マンモス復活プロジェクトが始動、ゾウを遺伝子操作 16億円の資金獲得

マンモス復活プロジェクトを担う企業「コロッサル」が15億円の資金を調達した/Jean-Marc Zaorski/Gamma-Rapho/Getty Images

2021.09.14 Tue posted at 16:15 JST

(CNN) 絶滅した生物の復活といえば、これまでSFの世界の出来事だった。映画「ジュラシック・パーク」の恐竜を復活させるという物語はその典型だった。

しかし遺伝学の進歩によって、失われた動物の復活は現実の出来事になりつつある。絶滅危惧種のクローン作製や、とうに絶滅した動物の骨や死骸から採取したDNAの配列決定を成功させた研究もある。

ハーバード大学医学校のジョージ・チャーチ教授率いる遺伝学研究チームは13日、4000年前に絶滅したマンモスの復活を目指すプロジェクトが1500万ドル(約16億5000万円)の投資を確保したと発表した。氷河期時代の巨大なマンモスをよみがえらせ、自然環境で生息させる未来を描いている。

マンモスを復活させれば、北極圏のツンドラ地帯の生態系を回復させ、気候危機とたたかい、マンモスに近い絶滅危惧種のアジアゾウを保護する助けになると関係者は期待する。ただしこの計画は倫理的問題もはらんでいる。

研究チームの目標は、マンモスのクローン作製ではない。永久凍土の中で凍結されていたマンモスのDNAを抽出することには成功したが、このDNAは断片化や劣化が激しくクローン作製は不可能だった。そこで遺伝子を操作して、外見はマンモスと区別がつかないゾウとマンモスの雑種を作り出すことを目指している。

同プロジェクトを支援する生物科学・遺伝子会社コロッサルをチャーチ氏と共同で設立した起業家のベン・ラム氏は、「4~6年以内に最初の赤ちゃんを誕生させることを目指す」とした。

チャーチ氏は「2021年まで、これは一種の棚上げされたプロジェクトだった。

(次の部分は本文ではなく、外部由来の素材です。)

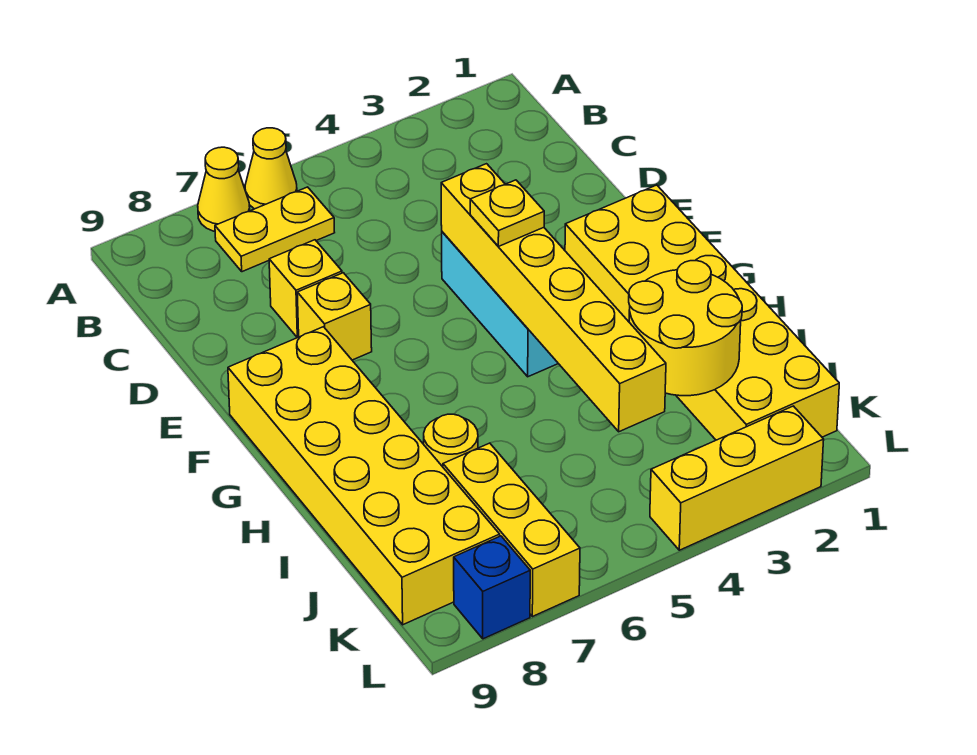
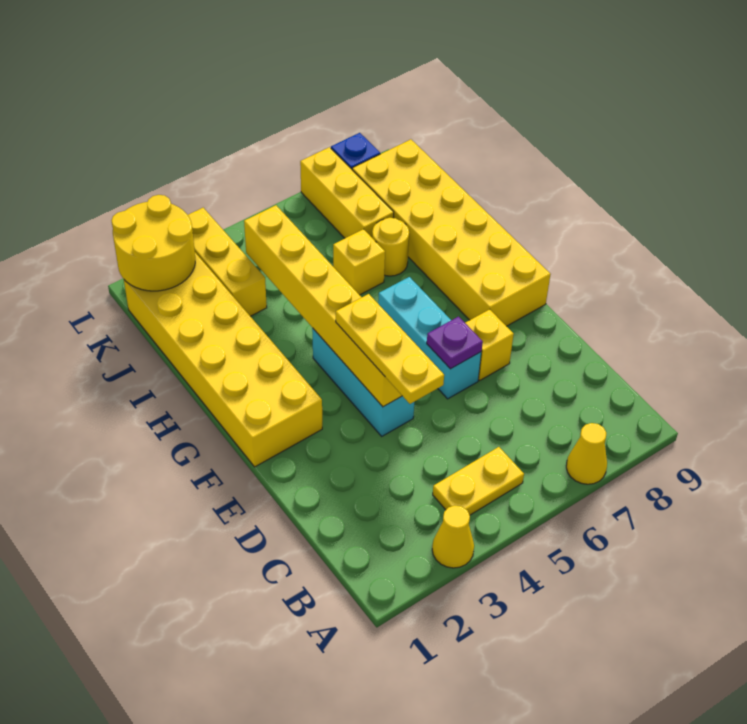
yellow cone A6 level 1 -> yellow cone A3 level 1
yellow plate B6:B7 level 1 -> yellow plate B4:B5 level 1
yellow brick D7 level 1 -> yellow brick I6 level 1
none -> cyan brick E6:G6 level 1
none -> purple plate E6 level 2
yellow plate F4 level 3 -> yellow plate D4:F4 level 3
yellow round brick I2:J3 level 2 -> yellow round brick K1:L2 level 2
yellow brick L2:L4 level 1 -> yellow brick J3:L3 level 1

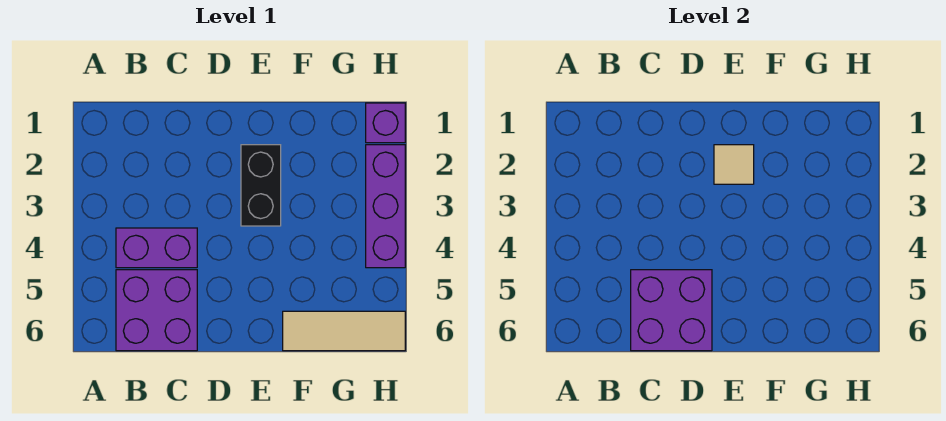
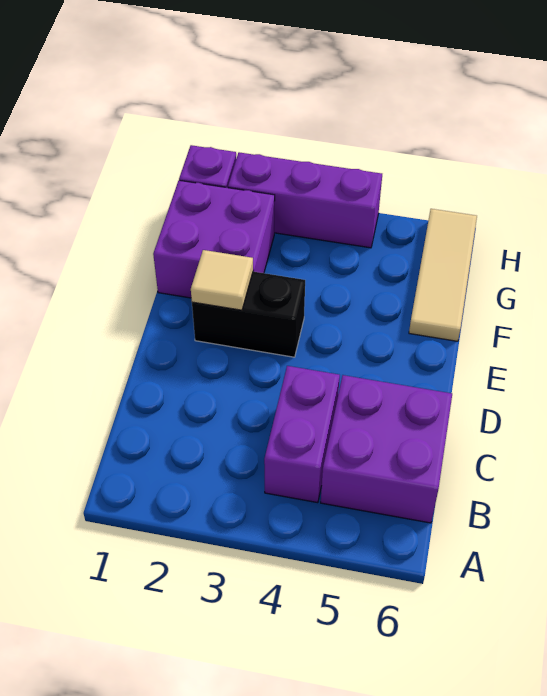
purple brick C5:D6 level 2 -> purple brick F1:G2 level 1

だが今、それが実現可能になった」と指摘する。

チャーチ氏は最先端の遺伝学者で、人間への移植に適した臓器をもつブタ作製の実績などで知られる。

人間に臓器を移植できるブタを作製するためには42の遺伝子改変を必要としたと同氏は説明。「ゾウの場合、目標は違っても改変の数はそれほど変わらない」と話す。

チャーチ氏によると、研究チームはこれまでに23種のゾウと絶滅したマンモスの遺伝子を解析した。アジアゾウが北極圏で生存・繁殖できる特徴を獲得させるためには、アジアゾウの遺伝情報に「50あまりの改変」を同時にプログラミングする必要があると推定している。

そうした特徴には、10センチの断熱脂肪層、最大で長さが1メートルある5種類の体毛、寒さに耐えられる小さな耳などが含まれる。象牙目当ての密猟者に狙われないよう、牙が生えないようにする遺伝子操作も試みる。

ジョージ・チャーチ教授

そうした特徴を兼ね備えた細胞のプログラミングに成功すれば、人工子宮を使って胚(はい)から胎児へと成長させる計画。ゾウの場合、この過程には22カ月を要する。ただ、この技術はまだ確立には程遠いとして、生きたゾウを代理母として使う可能性も排除していない。

「編集は順調にいくと思う。それに関して我々には豊富な経験がある。人工子宮の作製は保証されていない。これは純粋な工学ではなく、科学の要素が多少あり、そのために不確実性が増し、実現までに時間がかかる」とチャーチ氏は話している。

マンモスの進化を専攻するストックホルム古遺伝学センターのロベ・ダレン教授は、この取り組みには科学的な価値があると考える。特に遺伝の病気があったり、近親交配で遺伝の多様性が失われている絶滅危惧種の保全に役立つという。

ただ、ここで生まれる動物はマンモスではなく、毛の長くて脂肪を蓄えたゾウだとも指摘。マンモスをマンモスたらしめる遺伝子の手がかりはほとんどないと語る。

一方、遺伝子操作した動物を誕生させる目的で、生きているゾウを代理母として使う点に倫理上問題があると指摘する声もある。ダレン氏は、マンモスとアジアゾウは人間とチンパンジーぐらい違うと語る。

また、ロンドン自然史博物館のマンモスの専門家トーリ・ヘリッジ氏は「マンモスを復活させて北極圏に住まわせ、北極圏を炭素の貯蔵庫としてより適した場所にするという考えには多くの問題がある」と指摘する。マンモスなどの草食動物が極北の地で草原を維持し、草を踏みつけ木を倒し、雪を圧縮することで永久凍土を保つという考えには、ダレン氏もヘリッジ氏も根拠がないと考える。ダレン氏は「マンモスをそこに置くことで気候変動に影響を与えられると示すものは何もない」と語る。

結局のところ、これまで述べられたような生態系の設計者としてのマンモス復活の目標は重要ではないかもしれない。多くの人々がマンモスに似た動物を近い距離で見てみたいと望む可能性がある。

ラム氏によると、このプロジェクトでは収益獲得へのプレッシャーはゼロだという。生命工学や医療の分野への応用がきくイノベーションにつながる可能性があり、ラム氏はプロジェクトをアポロ計画になぞらえる。同計画は宇宙探査について人々を心配させたが、結果的にGPSなど多くのすばらしい技術につながったと同氏は語る。